Volume 35 numéro 30
22 mai 2001

 


Déficit de sommeil chez les adolescents
Rallonger la journée de classe en la faisant débuter plus tôt le matin irait à l’encontre des rythmes biologiques.

Même si les adolescents dorment moins avec l’âge, il semble y avoir une corrélation entre somnolence diurne accrue et développement de la puberté, indique Luc Laberge.

Récemment, le ministre de l’Éducation du Québec, François Legault, réfléchissait à voix haute sur la nécessité de prolonger la journée de classe afin de favoriser la réussite scolaire.

Si l’intention du ministre était d’augmenter le temps de classe en faisant débuter la journée plus tôt le matin — comme le demandent des groupes de parents au Canada et aux États-Unis —, il risquerait d’aller à l’encontre des rythmes biologiques des jeunes et d’aggraver leur déficit de sommeil, spécialement chez les élèves du secondaire.

«Tout indique qu’il y a une modification du cycle veille-sommeil à la puberté et que les adolescents devraient consacrer au sommeil plus d’heures qu’ils ne le font en réalité», rapporte Luc Laberge, qui a consacré son doctorat à cette question.

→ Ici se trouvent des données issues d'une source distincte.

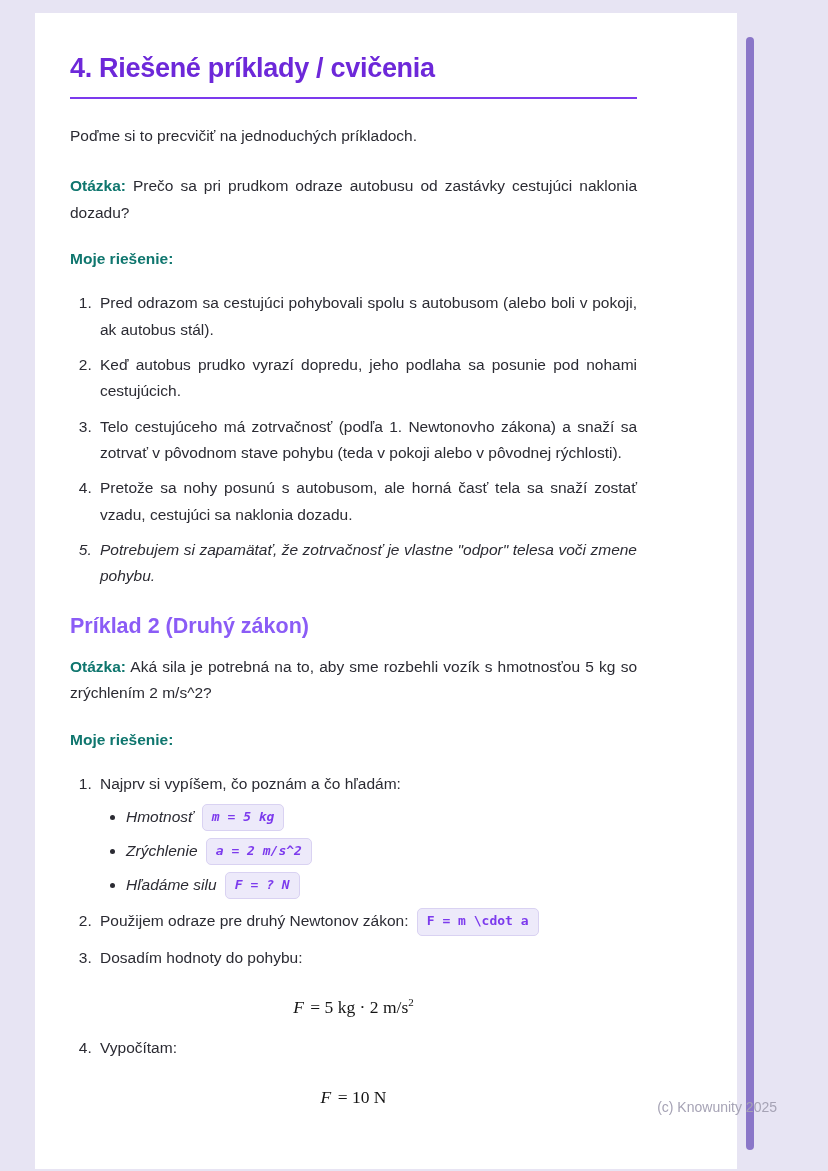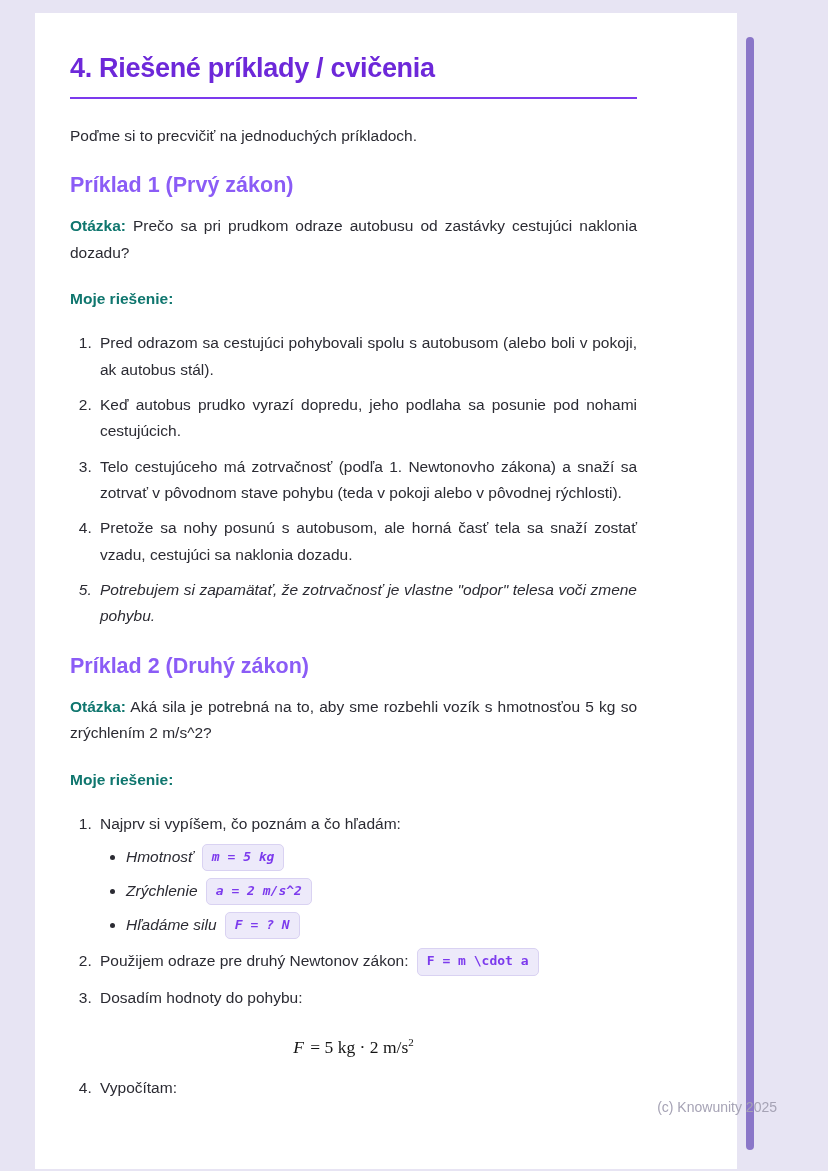--- a/index.html
+++ b/index.html
@@ -97,21 +97,20 @@
 </head>
 <body>
 
 <div class="page">
 
   <h1 class="doc-title">4. Riešené príklady / cvičenia</h1>
   <hr class="title-rule">
 
   <p class="intro">Poďme si to precvičiť na jednoduchých príkladoch.</p>
 
-  <h2 class="section-heading">Príklad 1 (Prvý zákon)</h2>
 
   <p class="para"><strong class="inline-label">Otázka:</strong> <span>Prečo sa pri prudkom odraze autobusu od zastávky cestujúci naklonia dozadu?</span></p>
 
   <p class="para solution"><strong class="inline-label">Moje riešenie:</strong></p>
 
   <ol class="steps">
     <li>Pred odrazom sa cestujúci pohybovali spolu s autobusom (alebo boli v pokoji, ak autobus stál).</li>
     <li>Keď autobus prudko vyrazí dopredu, jeho podlaha sa posunie pod nohami cestujúcich.</li>
     <li>Telo cestujúceho má zotrvačnosť (podľa 1. Newtonovho zákona) a snaží sa zotrvať v pôvodnom stave pohybu (teda v pokoji alebo v pôvodnej rýchlosti).</li>
     <li>Pretože sa nohy posunú s autobusom, ale horná časť tela sa snaží zostať vzadu, cestujúci sa naklonia dozadu.</li>
@@ -136,20 +135,21 @@
     <li>
       <span>Použijem odraze pre druhý Newtonov zákon:</span>
       <code class="chip">F = m \cdot a</code>
     </li>
     <li>
       <span>Dosadím hodnoty do pohybu:</span>
       <div class="math"><span class="math-var">F</span><span> = 5 kg · 2 m/s</span><sup>2</sup></div>
     </li>
     <li>
       <span>Vypočítam:</span>
+      <div class="math"><span class="math-var">F</span><span> = 10 N</span></div>
     </li>
   </ol>
 
 </div>
 
 <div class="scrollbar-track"></div>
 
 <div class="watermark">(c) Knowunity 2025</div>
 
 </body></html>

Ses recherches, effectuées au Centre d’étude du sommeil de l’Hôpital du Sacré-Cœur et dirigées par le Dr Jacques Montplaisir, montrent que les adolescents dorment de moins en moins en vieillissant et que leur besoin de sommeil n’est pas comblé.

À l’âge de 13 ans, le jeune dort en moyenne 9,5 heures par nuit pendant la semaine, ce qui représente une heure de moins qu’à l’âge de 10 ans. Il dort en revanche 10 heures par nuit les fins de semaine. Cette tendance à la réduction du sommeil se poursuit jusqu’à la fin de l’adolescence, alors que le nombre d’heures de sommeil en semaine s’établit aux alentours de 7 par nuit chez les jeunes âgés de 17 à 19 ans.

«En laboratoire, des adolescents étudiés pendant plusieurs étés consécutifs ont toutefois maintenu une moyenne de 9,2 heures de sommeil par nuit, rapporte Luc Laberge. Malgré la constance de leur durée de sommeil, ils étaient de plus en plus somnolents au cours de la journée d’un été à l’autre. Il semble donc y avoir une augmentation de la somnolence diurne concomitante avec le développement de la puberté.»

Ce phénomène s’observe également à travers les données qu’il a lui-même recueillies: à 13 ans, les filles dorment près de une demi-heure de plus que les garçons les nuits de fins de semaine, ce qui tend à attester la corrélation entre besoin de sommeil et puberté.


Facteurs sociaux

Selon le chercheur, les facteurs sociaux comme les études, le travail, les sorties et le relâchement du contrôle des parents sur les heures de coucher conduisent les adolescents à dormir de moins en moins malgré leur besoin constant de sommeil. Ils compensent partiellement ce déficit en dormant plus longtemps la fin de semaine, mais cette compensation serait insuffisante.

«Le National Institutes of Health des États-Unis considère les adolescents comme un groupe à risque pour la somnolence diurne excessive et la moitié des accidents de la route imputables à ce problème sont causés par des jeunes de moins de 25 ans, souligne-t-il. On sait également que les adultes qui présentent de tels troubles du sommeil ont souvent commencé à en être affectés pendant l’adolescence.»
Outre la somnolence diurne, les irrégularités entre les heures de coucher et de lever en semaine et au cours de la fin de semaine ainsi que l’insuffisance de sommeil peuvent entraîner divers problèmes comme des troubles de mémoire et une humeur dépressive, ce qui ne peut que nuire au rendement scolaire.

«Certaines évidences scientifiques indiquent également que l’horloge biologique prendrait du retard à la puberté, favorisant dès lors des heures de coucher et de lever de plus en plus tardives chez les adolescents», mentionne Luc Laberge.

Forcer les adolescents à se lever plus tôt en devançant le début des classes augmenterait donc l’écart entre les heures de lever de la semaine et celles de la fin de semaine, ce qui aggraverait d’autant le déficit de sommeil dont souffrent déjà beaucoup d’adolescents en plus d’aller à l’encontre des rythmes biologiques apparents.